Source document:
[Start of Attachment]

A simplex lattice design to optimise active modified atmosphere for storing pomegranate (cv. Wonderful) arils: Part 1, determining optimum gas for physiological responses

Abstract

Understanding the experimental design and principles guiding gas mixture selection are important in the development of an optimal produce-specific modified atmosphere (MA) system. Exposure to gas combinations below or above the tolerance limit of fresh produce may result in subsequent undesirable changes in product quality and shortened shelf life. Therefore, this study investigated the design of an optimal gas combination for storage of pomegranate (cv. Wonderful) arils using the simplex lattice mixture design approach, and quantified the effects of temperature on the respiration rate of arils stored under an optimal gas atmosphere. The impact of initial gas composition was also determined by evaluating the physiological response and microbial quality (aerobic mesophilic bacteria, yeast and mould). The correlation of simplex lattice design experimental data to the predicted response parameters were explained effectively by Scheffé’s special cubic model (R2 > 94%). Parameter estimates showed a significant (p ≤ 0.05) synergetic effect of single model components for all the response variables. The use of high CO2 concentration (>10 kPa) decreased ethylene production rate and microbial load, while reducing O2 to an acceptable level reduced respiration rate (RR). Based on the results obtained, the optimal gas composition was established as 4.67 kPa O2 +12.67 kPa CO2 + 82.67 kPa N2. Under this optimal atmosphere condition, increasing storage temperature by 10 °C resulted in a threefold increase in RR. These results demonstrate that optimum storage temperature also plays a critical role in the success of MA systems.

[End of Attachment]

(Data entries)
[Start of Attachment]

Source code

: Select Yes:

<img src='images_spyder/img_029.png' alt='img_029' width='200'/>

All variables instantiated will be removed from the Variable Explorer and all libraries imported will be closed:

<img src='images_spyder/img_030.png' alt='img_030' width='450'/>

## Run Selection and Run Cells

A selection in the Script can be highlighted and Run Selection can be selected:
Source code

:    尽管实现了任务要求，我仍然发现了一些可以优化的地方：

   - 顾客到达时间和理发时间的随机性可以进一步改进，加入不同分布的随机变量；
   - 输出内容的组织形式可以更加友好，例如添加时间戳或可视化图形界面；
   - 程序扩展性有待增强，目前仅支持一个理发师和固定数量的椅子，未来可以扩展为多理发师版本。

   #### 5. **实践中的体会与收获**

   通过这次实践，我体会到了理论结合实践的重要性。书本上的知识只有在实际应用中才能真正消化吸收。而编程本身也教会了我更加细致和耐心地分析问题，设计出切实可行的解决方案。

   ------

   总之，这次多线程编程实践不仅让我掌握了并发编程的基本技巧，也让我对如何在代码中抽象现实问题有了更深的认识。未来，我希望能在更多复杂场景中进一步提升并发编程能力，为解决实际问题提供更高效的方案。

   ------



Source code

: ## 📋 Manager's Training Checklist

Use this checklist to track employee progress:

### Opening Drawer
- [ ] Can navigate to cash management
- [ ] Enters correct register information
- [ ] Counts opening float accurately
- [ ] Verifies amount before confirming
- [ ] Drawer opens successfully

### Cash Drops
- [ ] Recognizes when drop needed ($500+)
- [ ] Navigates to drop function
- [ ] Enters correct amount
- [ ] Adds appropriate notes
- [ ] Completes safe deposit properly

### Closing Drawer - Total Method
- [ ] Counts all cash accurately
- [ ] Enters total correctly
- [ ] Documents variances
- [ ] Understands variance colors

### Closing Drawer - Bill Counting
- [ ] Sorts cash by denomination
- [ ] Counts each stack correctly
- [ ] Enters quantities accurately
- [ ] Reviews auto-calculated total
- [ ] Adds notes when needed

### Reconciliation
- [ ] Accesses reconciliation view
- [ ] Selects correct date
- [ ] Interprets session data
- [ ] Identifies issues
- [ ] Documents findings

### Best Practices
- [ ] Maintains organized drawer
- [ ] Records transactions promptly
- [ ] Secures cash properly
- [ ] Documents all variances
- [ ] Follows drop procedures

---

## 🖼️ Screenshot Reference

[End of Attachment]

Task prompt: From the pomegranate aril abstract, list every gas in the optimal gas composition it establishes, together with its concentration.

Solved exercise:
- O2: 4.67 kPa
- CO2: 12.67 kPa
- N2: 82.67 kPa